Once so focused on the end and the coming cataclysmic clash between an overarching good and a gathering, implacable evil, Jordan came to write his most stirring scenes with just one or two people in the frame. The end readers have anxiously awaited for twenty years is revealed to be a kind of MacGuffin—better a perpetual present in which Jordan, his characters, and his world live on than a speedy resolution and the subsequent loss of it all.

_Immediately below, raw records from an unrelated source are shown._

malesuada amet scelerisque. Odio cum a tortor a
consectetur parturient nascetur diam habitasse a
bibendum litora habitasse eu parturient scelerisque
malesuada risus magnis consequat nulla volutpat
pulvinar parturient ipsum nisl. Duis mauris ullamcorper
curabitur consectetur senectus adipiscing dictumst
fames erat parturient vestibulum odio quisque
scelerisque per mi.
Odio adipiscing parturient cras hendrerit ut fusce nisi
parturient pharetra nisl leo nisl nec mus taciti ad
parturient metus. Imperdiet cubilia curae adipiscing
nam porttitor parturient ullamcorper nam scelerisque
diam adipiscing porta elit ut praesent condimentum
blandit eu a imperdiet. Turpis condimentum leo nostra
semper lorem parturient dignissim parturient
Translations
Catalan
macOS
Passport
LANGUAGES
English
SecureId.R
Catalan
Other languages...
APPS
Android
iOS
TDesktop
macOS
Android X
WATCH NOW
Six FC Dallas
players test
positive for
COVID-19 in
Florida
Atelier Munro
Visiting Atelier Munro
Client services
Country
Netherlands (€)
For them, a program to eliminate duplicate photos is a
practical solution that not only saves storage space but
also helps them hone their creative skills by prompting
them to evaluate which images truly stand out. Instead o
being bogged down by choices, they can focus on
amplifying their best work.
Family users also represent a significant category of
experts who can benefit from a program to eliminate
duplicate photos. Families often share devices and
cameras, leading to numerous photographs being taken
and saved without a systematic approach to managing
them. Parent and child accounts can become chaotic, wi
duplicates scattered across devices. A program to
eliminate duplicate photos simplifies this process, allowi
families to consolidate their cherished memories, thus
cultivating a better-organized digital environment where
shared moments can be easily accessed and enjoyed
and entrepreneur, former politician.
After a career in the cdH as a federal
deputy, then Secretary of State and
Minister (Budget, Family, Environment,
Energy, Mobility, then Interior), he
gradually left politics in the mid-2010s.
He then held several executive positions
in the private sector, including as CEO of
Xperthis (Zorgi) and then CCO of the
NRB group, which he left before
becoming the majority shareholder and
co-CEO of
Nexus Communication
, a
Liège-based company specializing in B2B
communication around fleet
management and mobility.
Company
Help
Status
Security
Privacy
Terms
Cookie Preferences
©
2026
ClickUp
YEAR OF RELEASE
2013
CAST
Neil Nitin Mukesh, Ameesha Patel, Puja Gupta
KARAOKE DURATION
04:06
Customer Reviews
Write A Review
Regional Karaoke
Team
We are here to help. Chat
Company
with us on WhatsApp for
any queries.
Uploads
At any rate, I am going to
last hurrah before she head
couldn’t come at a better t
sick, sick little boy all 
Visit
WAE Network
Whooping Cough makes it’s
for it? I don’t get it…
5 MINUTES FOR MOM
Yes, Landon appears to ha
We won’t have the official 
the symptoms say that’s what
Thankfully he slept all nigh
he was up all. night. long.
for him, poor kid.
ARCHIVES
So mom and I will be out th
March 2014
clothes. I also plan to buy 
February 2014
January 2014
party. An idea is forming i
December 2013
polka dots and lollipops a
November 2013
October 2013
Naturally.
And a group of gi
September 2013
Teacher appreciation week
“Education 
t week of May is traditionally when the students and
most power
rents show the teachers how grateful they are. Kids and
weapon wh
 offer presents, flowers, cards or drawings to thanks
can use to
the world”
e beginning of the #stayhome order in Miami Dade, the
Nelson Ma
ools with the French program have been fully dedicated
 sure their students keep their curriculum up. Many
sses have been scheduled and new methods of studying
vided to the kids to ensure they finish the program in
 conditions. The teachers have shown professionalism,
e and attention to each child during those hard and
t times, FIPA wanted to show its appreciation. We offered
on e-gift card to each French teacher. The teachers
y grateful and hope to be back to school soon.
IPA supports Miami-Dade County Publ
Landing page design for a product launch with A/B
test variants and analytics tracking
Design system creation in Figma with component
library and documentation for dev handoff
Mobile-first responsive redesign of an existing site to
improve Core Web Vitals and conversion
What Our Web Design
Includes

This, of course, is not an option: Jordan is gone. With him go the finely detailed characters it took thousands of pages for their own author to even begin to understand. The books roll on—Towers of Midnight, the series’s thirteenth and penultimate book, is due in November. Sanderson will then sprint to have the last installment, A Memory of Light, out before the end of 2011. Inside the novels, time is circular: “There are neither beginnings nor endings to the turning of the Wheel of Time,” goes the incantation that has opened each book of the series since Jordan began it more than two decades ago. But outside the Wheel of Time, time is an arrow headed only one way—into a future in which Mat, Perrin, Tuon, Rand, and the rest of Jordan’s characters must live on without their creator. The ending will mean less without all of them there to see it.